In the past, developing Asia’s strength lay in its ability to build its manufacturing sector by using millions of unskilled workers, first in the Tiger economies, then in China, and then to Southeast and South Asia. This labor pool worked to ensure that a product went from design to delivery into stores in 36 to 40 weeks, and it is why this region effectively owns this segment of global manufacturing. This is also why consumers in the west have enjoyed three decades of price deflation for basic consumer goods.

But today, consumer product supply chains in the region must contend with three simultaneous mega-trends:

• Consumption in the West is stagnating and the growth in global consumption will be in Asia and the rest of the emerging world. We will see the rise of two billion new middle class consumers by 2030, primarily in Asia. And Asian consumers, and especially Chinese consumers, are some of the most connected, demanding, and fickle in the world.

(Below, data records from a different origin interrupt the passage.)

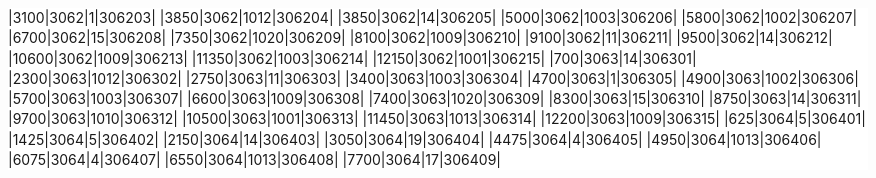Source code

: |3100|3062|1|306203|
|3850|3062|1012|306204|
|3850|3062|14|306205|
|5000|3062|1003|306206|
|5800|3062|1002|306207|
|6700|3062|15|306208|
|7350|3062|1020|306209|
|8100|3062|1009|306210|
|9100|3062|11|306211|
|9500|3062|14|306212|
|10600|3062|1009|306213|
|11350|3062|1003|306214|
|12150|3062|1001|306215|
|700|3063|14|306301|
|2300|3063|1012|306302|
|2750|3063|11|306303|
|3400|3063|1003|306304|
|4700|3063|1|306305|
|4900|3063|1002|306306|
|5700|3063|1003|306307|
|6600|3063|1009|306308|
|7400|3063|1020|306309|
|8300|3063|15|306310|
|8750|3063|14|306311|
|9700|3063|1010|306312|
|10500|3063|1001|306313|
|11450|3063|1013|306314|
|12200|3063|1009|306315|
|625|3064|5|306401|
|1425|3064|5|306402|
|2150|3064|14|306403|
|3050|3064|19|306404|
|4475|3064|4|306405|
|4950|3064|1013|306406|
|6075|3064|4|306407|
|6550|3064|1013|306408|
|7700|3064|17|306409|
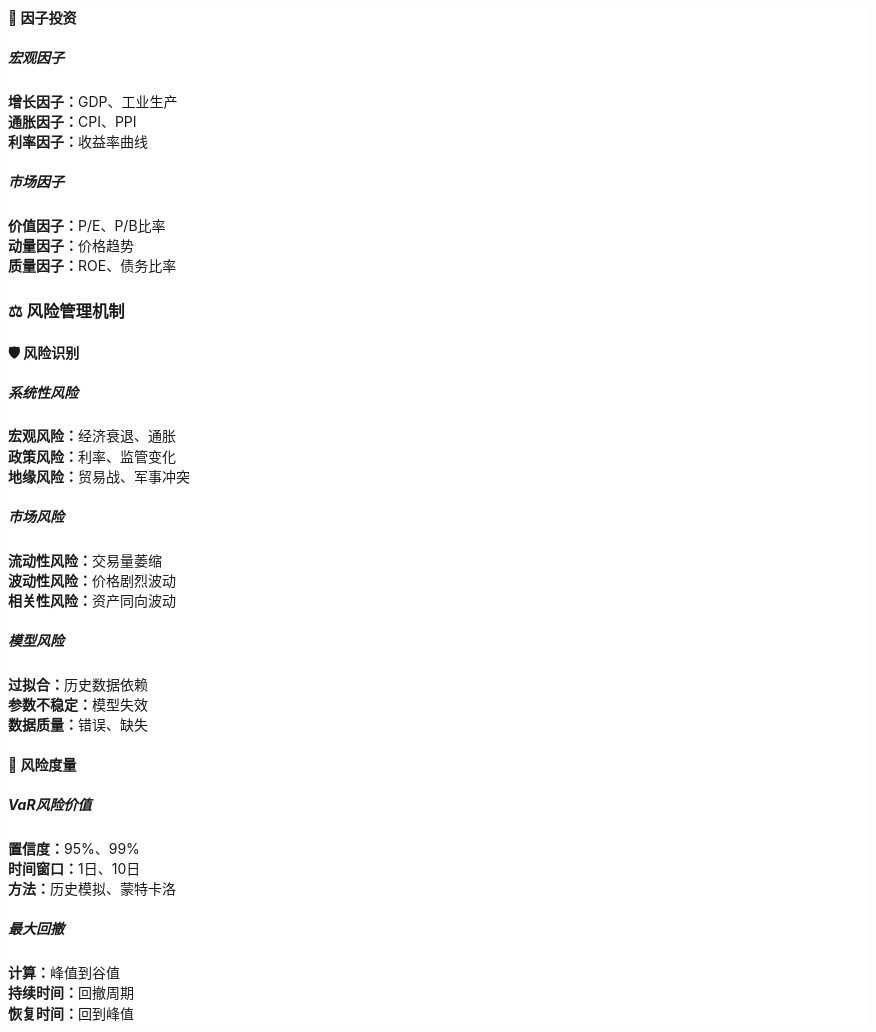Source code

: </div>
<div class="overview-item">
<h4>🎨 因子投资</h4>
<div class="factor-investing">
<div class="factor-item">
<h5>宏观因子</h5>
<p><strong>增长因子：</strong>GDP、工业生产<br>
<strong>通胀因子：</strong>CPI、PPI<br>
<strong>利率因子：</strong>收益率曲线</p>
</div>
<div class="factor-item">
<h5>市场因子</h5>
<p><strong>价值因子：</strong>P/E、P/B比率<br>
<strong>动量因子：</strong>价格趋势<br>
<strong>质量因子：</strong>ROE、债务比率</p>
</div>
</div>
</div>
</div>
</div>

### ⚖️ 风险管理机制

<div class="chapter-overview">
<div class="overview-grid">
<div class="overview-item">
<h4>🛡️ 风险识别</h4>
<div class="risk-identification">
<div class="risk-item">
<h5>系统性风险</h5>
<p><strong>宏观风险：</strong>经济衰退、通胀<br>
<strong>政策风险：</strong>利率、监管变化<br>
<strong>地缘风险：</strong>贸易战、军事冲突</p>
</div>
<div class="risk-item">
<h5>市场风险</h5>
<p><strong>流动性风险：</strong>交易量萎缩<br>
<strong>波动性风险：</strong>价格剧烈波动<br>
<strong>相关性风险：</strong>资产同向波动</p>
</div>
<div class="risk-item">
<h5>模型风险</h5>
<p><strong>过拟合：</strong>历史数据依赖<br>
<strong>参数不稳定：</strong>模型失效<br>
<strong>数据质量：</strong>错误、缺失</p>
</div>
</div>
</div>
<div class="overview-item">
<h4>🎯 风险度量</h4>
<div class="risk-measurement">
<div class="measure-item">
<h5>VaR风险价值</h5>
<p><strong>置信度：</strong>95%、99%<br>
<strong>时间窗口：</strong>1日、10日<br>
<strong>方法：</strong>历史模拟、蒙特卡洛</p>
</div>
<div class="measure-item">
<h5>最大回撤</h5>
<p><strong>计算：</strong>峰值到谷值<br>
<strong>持续时间：</strong>回撤周期<br>
<strong>恢复时间：</strong>回到峰值</p>
</div>
<div class="measure-item">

• The exponential growth in computing power and especially of mobile, gives consumers new power while driving omni-channel retailing and e-commerce. Today China’s online retail sales are 40 per cent more than in the US despite the fact that its GDP per capita is only about a fifth of the US. E-commerce requires speed, customization and responsiveness to ever changing demand, a completely new equation for mass production.

• Sustainability is pushing up the social and environmental bar for entry into global markets. At the 2017 Copenhagen Fashion Summit, the Global Fashion Agenda was launched alongside a Call to Action for the fashion industry to revamp itself to be more responsible and sustainable.

These trends are pushing supply chains into a new world where they cannot only be about mass producing tens of thousands of products, to be sold before they are marked down. Today, fast fashion has taken the 36- to 40-week production and delivery cycle and slashed that down to 4 to 5 weeks; Amazon and other “pure plays” will reduce that cycle to just days.

In this world, being low-cost as a factory is no longer enough; it may even be a handicap. Tomorrow’s factory has engineers reading data, and modular flexible lines producing hundreds to be sold overnight, instead of 25,000 to be sold over six months.

Supply chains must sense demand, anticipate needs based on multiple data points both inside and outside the network, and then fulfill those incrementally with an automated, data-driven, responsive supply network.

In other words, we have to transform the thousands of consumer products factories in Asia, where workers are unskilled, systems are basic, and everything is manual – to compete in a world where they need to be agile, sustainable and data-driven.